• [OBJETIVO DO EXERCÍCIO] Reescreva o trecho do texto fornecido começando em "Queria não ser" e seguindo até "não seja irônica.", atualizando "ordinária" para "comum".

• [TEXTO FORNECIDO]
※ ※ ※

Apenas sou |
Uma vez me perguntaram algo de
uma forma que até hoje eu não identificar se foi por admiração ou por ironia “tem alguma coisa que tu não sabes fazer?”.
Queria não ser desconfiada e acreditar completamente na pureza dessa pergunta, vendo-a
assim, um elogio. Seja como for, o fato é que não há nada que eu saiba fazer
bem feito. Não há nada que eu possa bater no peito e dizer “quero ver fazer
melhor que eu”. Nem se quer há nada que eu faça que faça alguém se lembrar de me
chamar para fazer. Sou sempre ordinária. Lembro-me da pergunta, outra vez. Não
havia entonação sagaz, embora não consiga entender de outra forma que não seja irônica.
Eu me desdobro em mil e faço mil e uma coisas, é verdade. Contudo, uso a
intuição, o carinho e a curiosidade como mérito, sempre fui assim. Sou amadora
nata – do grego, mais vontade que
perfeição.

※ ※ ※

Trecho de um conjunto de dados
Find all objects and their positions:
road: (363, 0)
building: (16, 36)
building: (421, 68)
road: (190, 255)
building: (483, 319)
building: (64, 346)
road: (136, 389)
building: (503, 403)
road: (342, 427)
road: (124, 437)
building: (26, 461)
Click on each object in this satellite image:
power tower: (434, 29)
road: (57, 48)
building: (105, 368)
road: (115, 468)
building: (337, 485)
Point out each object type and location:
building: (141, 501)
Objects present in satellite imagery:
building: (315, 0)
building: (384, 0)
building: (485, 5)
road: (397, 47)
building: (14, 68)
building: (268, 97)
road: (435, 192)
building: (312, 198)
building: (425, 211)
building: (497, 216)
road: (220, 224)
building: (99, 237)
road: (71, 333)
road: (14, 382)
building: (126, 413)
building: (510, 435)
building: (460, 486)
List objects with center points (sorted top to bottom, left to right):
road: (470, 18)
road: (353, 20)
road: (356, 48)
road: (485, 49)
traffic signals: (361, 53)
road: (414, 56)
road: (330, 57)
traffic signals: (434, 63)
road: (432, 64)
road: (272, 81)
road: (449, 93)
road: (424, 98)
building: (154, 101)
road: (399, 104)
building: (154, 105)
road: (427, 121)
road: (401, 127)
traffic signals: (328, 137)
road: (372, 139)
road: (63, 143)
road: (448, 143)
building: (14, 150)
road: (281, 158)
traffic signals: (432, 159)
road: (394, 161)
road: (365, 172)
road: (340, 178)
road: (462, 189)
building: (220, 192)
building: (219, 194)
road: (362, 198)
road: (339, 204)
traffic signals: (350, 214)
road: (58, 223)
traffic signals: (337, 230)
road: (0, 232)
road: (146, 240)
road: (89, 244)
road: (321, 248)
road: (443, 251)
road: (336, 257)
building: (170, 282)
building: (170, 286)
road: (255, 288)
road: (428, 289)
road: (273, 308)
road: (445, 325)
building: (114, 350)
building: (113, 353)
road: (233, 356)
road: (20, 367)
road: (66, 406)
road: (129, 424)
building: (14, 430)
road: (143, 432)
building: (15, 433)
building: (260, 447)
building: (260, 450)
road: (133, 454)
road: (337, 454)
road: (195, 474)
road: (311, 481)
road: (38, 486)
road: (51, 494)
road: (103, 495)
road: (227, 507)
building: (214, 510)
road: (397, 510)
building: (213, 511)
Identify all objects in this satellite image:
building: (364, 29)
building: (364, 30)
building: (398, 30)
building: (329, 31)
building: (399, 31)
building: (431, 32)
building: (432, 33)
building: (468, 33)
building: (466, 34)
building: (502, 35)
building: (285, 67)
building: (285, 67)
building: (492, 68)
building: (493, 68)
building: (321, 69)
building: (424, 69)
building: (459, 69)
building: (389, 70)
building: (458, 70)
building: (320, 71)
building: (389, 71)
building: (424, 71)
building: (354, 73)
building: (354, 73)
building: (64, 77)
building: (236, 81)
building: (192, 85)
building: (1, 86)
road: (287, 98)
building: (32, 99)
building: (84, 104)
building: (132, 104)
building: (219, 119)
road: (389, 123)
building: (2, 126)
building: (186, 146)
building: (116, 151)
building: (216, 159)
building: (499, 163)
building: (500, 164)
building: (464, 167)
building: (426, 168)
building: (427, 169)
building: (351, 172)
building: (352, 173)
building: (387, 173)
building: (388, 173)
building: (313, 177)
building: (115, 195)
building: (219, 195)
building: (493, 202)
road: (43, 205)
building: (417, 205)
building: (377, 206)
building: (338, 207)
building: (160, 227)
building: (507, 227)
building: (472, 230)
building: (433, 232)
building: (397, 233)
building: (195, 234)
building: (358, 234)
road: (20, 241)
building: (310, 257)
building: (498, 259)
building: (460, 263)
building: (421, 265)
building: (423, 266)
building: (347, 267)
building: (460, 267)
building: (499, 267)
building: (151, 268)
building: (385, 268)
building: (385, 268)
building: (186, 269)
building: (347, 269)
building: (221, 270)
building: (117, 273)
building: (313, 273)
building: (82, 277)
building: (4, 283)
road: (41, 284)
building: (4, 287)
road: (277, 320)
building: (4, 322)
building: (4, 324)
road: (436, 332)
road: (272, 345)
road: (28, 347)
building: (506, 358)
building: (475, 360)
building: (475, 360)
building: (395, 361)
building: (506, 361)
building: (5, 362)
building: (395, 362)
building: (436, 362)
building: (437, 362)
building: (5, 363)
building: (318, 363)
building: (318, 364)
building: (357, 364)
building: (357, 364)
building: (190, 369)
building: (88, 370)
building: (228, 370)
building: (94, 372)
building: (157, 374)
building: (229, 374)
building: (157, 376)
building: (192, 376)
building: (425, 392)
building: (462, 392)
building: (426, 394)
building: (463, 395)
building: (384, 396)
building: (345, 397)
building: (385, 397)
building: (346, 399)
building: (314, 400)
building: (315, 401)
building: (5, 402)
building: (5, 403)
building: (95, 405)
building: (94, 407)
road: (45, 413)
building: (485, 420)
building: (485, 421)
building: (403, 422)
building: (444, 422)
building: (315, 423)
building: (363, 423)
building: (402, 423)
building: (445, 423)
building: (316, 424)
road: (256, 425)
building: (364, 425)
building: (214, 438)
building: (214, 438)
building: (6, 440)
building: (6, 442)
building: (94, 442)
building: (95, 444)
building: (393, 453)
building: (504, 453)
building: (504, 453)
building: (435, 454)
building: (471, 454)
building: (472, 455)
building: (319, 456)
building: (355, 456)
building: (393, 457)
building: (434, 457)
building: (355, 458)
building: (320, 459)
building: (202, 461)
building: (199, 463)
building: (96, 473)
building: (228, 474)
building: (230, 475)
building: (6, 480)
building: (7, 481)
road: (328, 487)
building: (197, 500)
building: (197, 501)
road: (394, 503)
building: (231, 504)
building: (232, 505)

※ ※ ※

• [SOLUÇÃO DO EXERCÍCIO]
Queria não ser desconfiada e acreditar completamente na pureza dessa pergunta, vendo-a
assim, um elogio. Seja como for, o fato é que não há nada que eu saiba fazer
bem feito. Não há nada que eu possa bater no peito e dizer “quero ver fazer
melhor que eu”. Nem se quer há nada que eu faça que faça alguém se lembrar de me
chamar para fazer. Sou sempre comum. Lembro-me da pergunta, outra vez. Não
havia entonação sagaz, embora não consiga entender de outra forma que não seja irônica.